» **Problem details**: Show every line in the listing below that contains the word "genus".

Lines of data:
+++

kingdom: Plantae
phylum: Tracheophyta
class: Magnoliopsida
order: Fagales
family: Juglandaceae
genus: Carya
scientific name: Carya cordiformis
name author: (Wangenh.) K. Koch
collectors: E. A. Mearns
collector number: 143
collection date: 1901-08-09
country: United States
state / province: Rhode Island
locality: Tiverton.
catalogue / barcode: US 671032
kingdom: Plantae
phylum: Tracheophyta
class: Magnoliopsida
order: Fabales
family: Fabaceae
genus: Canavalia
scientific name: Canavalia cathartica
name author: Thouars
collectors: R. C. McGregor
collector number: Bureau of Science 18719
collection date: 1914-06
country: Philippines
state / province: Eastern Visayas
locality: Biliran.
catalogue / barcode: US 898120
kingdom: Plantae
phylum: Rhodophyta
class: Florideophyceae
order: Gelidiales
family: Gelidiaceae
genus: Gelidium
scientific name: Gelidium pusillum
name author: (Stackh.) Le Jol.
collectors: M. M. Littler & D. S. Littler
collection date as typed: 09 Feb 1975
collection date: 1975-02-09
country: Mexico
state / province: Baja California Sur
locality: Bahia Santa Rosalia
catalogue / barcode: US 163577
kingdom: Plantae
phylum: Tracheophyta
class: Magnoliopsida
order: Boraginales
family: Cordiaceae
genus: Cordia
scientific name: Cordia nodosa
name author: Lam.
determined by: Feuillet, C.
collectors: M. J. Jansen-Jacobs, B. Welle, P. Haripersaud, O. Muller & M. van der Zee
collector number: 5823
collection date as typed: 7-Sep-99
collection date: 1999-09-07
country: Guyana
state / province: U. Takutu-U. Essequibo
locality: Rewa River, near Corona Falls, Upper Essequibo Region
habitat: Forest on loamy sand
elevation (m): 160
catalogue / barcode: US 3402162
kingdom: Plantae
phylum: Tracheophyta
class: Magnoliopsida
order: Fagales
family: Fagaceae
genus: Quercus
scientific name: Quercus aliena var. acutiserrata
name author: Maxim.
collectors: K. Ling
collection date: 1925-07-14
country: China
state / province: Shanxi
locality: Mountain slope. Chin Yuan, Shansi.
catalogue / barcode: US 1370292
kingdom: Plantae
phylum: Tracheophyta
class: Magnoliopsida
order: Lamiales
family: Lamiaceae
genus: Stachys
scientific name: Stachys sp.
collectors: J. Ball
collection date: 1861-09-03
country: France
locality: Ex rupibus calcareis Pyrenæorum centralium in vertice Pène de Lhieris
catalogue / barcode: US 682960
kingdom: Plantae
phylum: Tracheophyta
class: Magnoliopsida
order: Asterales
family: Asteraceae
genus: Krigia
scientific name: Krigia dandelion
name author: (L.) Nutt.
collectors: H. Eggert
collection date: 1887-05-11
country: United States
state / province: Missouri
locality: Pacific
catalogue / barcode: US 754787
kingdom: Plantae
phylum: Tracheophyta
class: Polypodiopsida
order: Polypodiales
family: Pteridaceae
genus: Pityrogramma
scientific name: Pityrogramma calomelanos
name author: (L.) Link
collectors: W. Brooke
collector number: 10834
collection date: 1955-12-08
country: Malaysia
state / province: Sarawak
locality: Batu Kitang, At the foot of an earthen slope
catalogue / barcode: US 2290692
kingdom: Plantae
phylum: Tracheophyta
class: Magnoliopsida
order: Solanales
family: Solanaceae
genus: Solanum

+++

» **Completed exercise**:
genus: Carya
genus: Canavalia
genus: Gelidium
genus: Cordia
genus: Quercus
genus: Stachys
genus: Krigia
genus: Pityrogramma
genus: Solanum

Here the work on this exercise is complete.